We examined council public pest control provision in the UK between 2013/14 and 2016/17. While some councils offered services for rats, mice, wasps, foxes, pigeons, grey squirrels, moles and/or gulls, more than 80% of councils provided pest control for rats, mice and wasps. The proportion of councils offering public pest control for each species increased over the four years studied. However, only half of councils offered any advice on preventing or deterring unwanted wildlife presence or behaviour, and this advice was patchy and variable in quality.

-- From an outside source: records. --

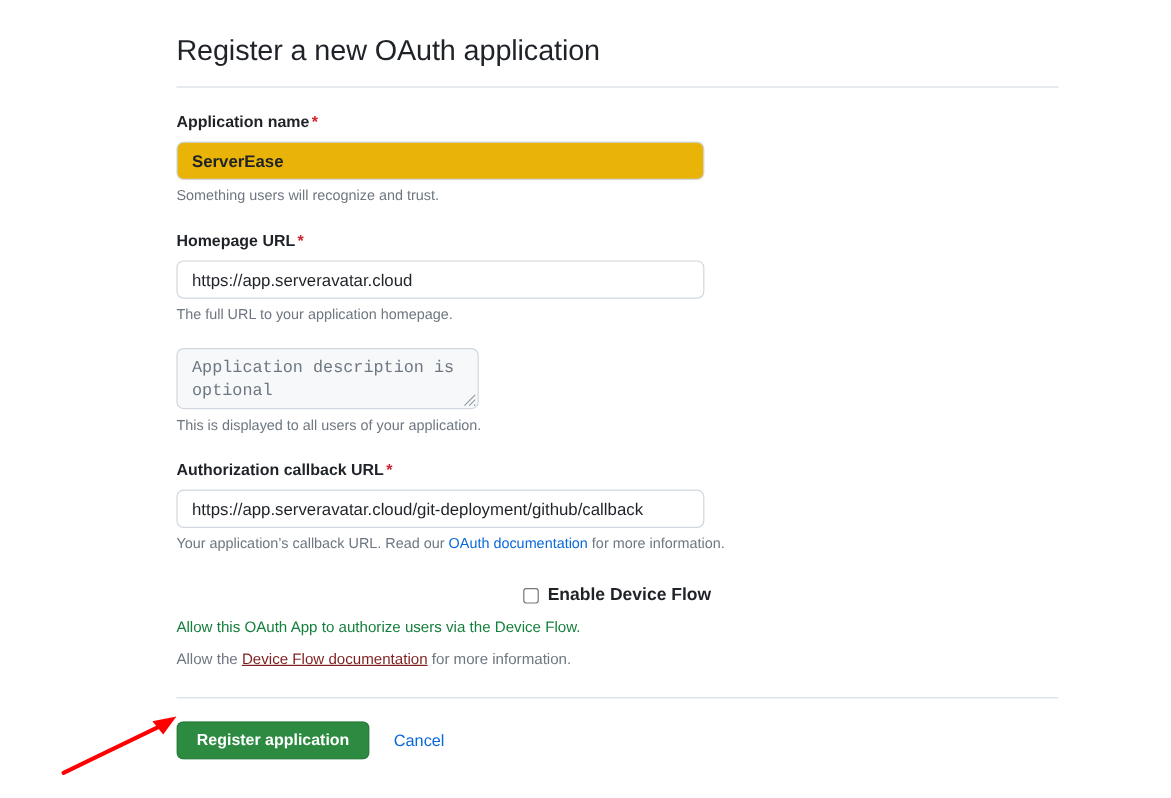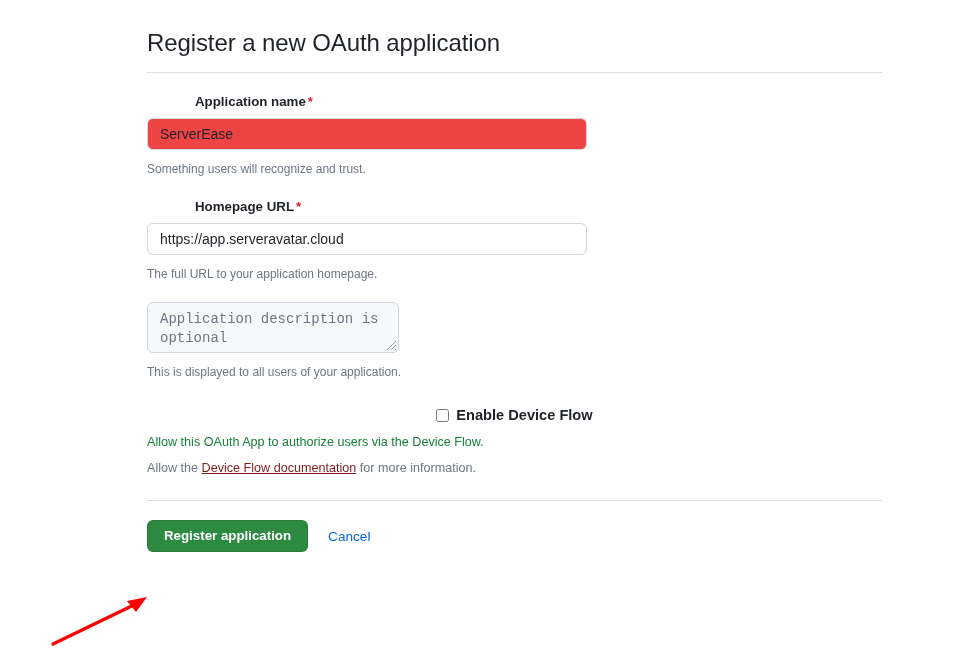"Application name *" .field-label { margin-left: 48px -> none }
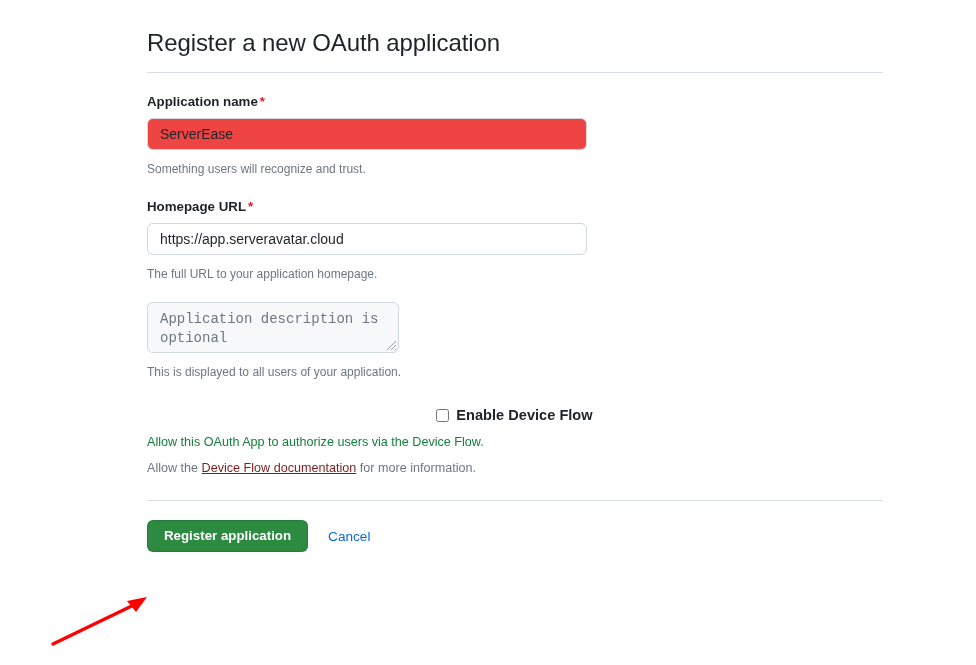"ServerEase" .text-input.filled-gray { background: #ef4444 -> #eab308; font-weight: none -> bold }
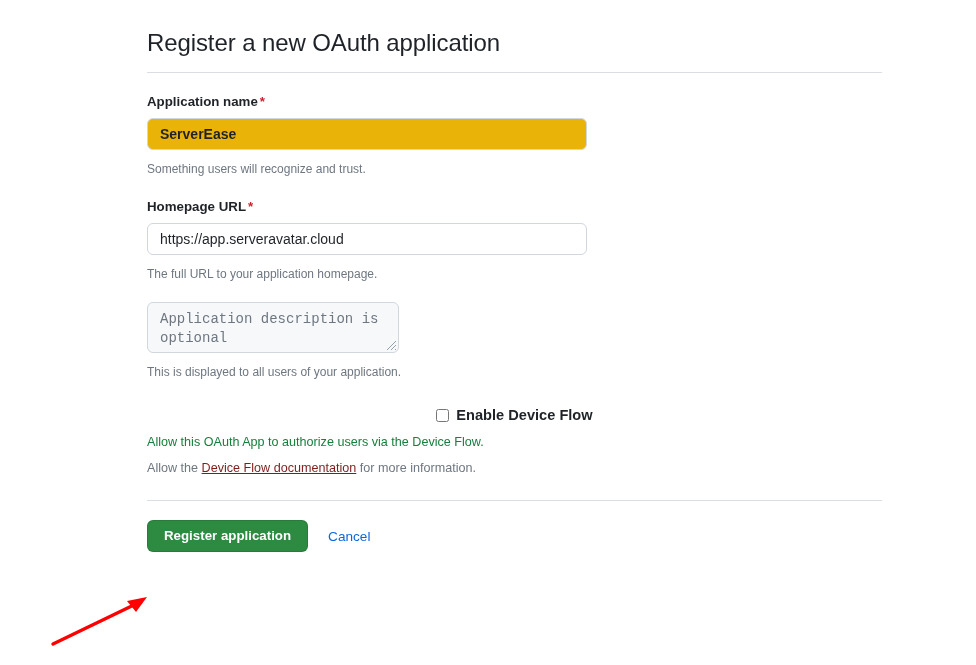"Something users will recognize and" .help-text { margin-top: 10px -> 4px }
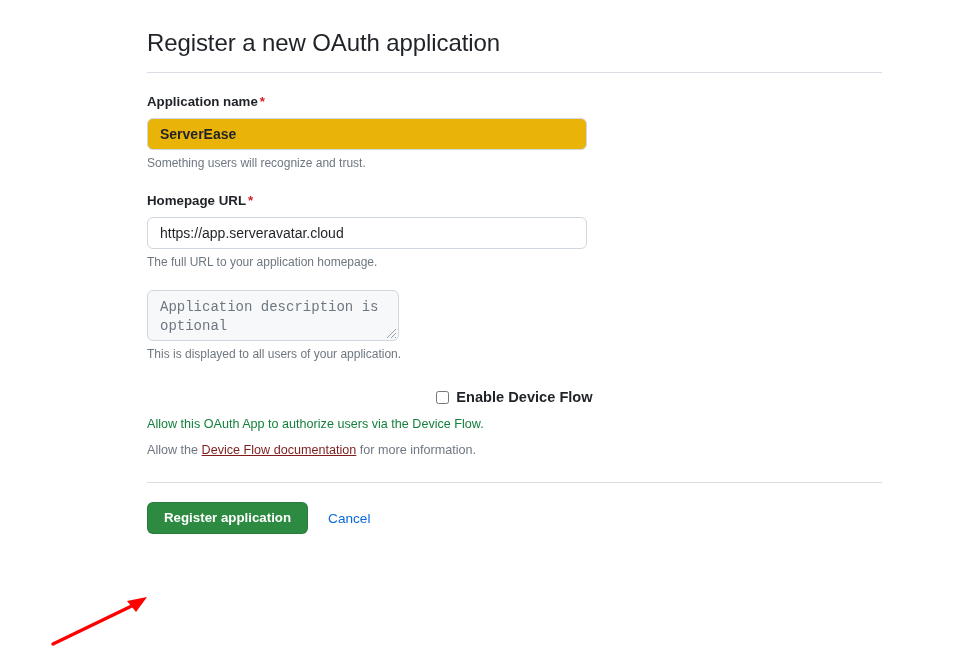"Authorization callback URL *" div.field-group { html: none -> <div> <label> <span>Authorization callback URL</span><span>*</span> </label> <input> <div><span>Your application’s callback URL. Read our </span><a>OAuth documentation</a><span> for more information.</span></div> </div> }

The scale of wildlife control we observed leads us to conclude that more emphasis on preventing wildlife problems through proofing and deterrence, and in some cases by promoting greater tolerance (such as by managing mole ‘damage’ rather than removing moles), would bring significant benefits to animal welfare. Councils and other interested organisations should provide good quality, standardised advice, for example, better information on preventing problems (such as on proofing poultry runs against rats and avoiding dive-bombing by gulls), and when necessary on resolving them as humanely as possible. Tackling myths about the risks involved with some species, such as attacks by foxes, may also help to reduce interventions. Informing people about the benefits wildlife brings, such as pollination by wasps, may also help to improve tolerance and reduce use of insecticides. Commensal rodents, and rats in particular, seem to be the main targets of council public pest control. Rats are also the species least liked and least tolerated by the public. There is concern about the welfare impacts of rodent control methods, such as anticoagulant rodenticides and glue traps, and given the number of rats and mice killed in the name of pest control, the potential welfare impact is huge. This impact might be significantly reduced by investment of time and money into prevention of problems rather than post-hoc control of wildlife. And councils, pest controllers and manufacturers of pest control products are missing an important opportunity by focussing on control rather than prevention.

Baker, S.E., S.A. Maw, P.J. Johnson, and D.M. Macdonald (2020). Not in my backyard: public perceptions of wildlife and ‘pest control’ in and around UK homes, and local authority ‘pest control’. Animals, 10: 222.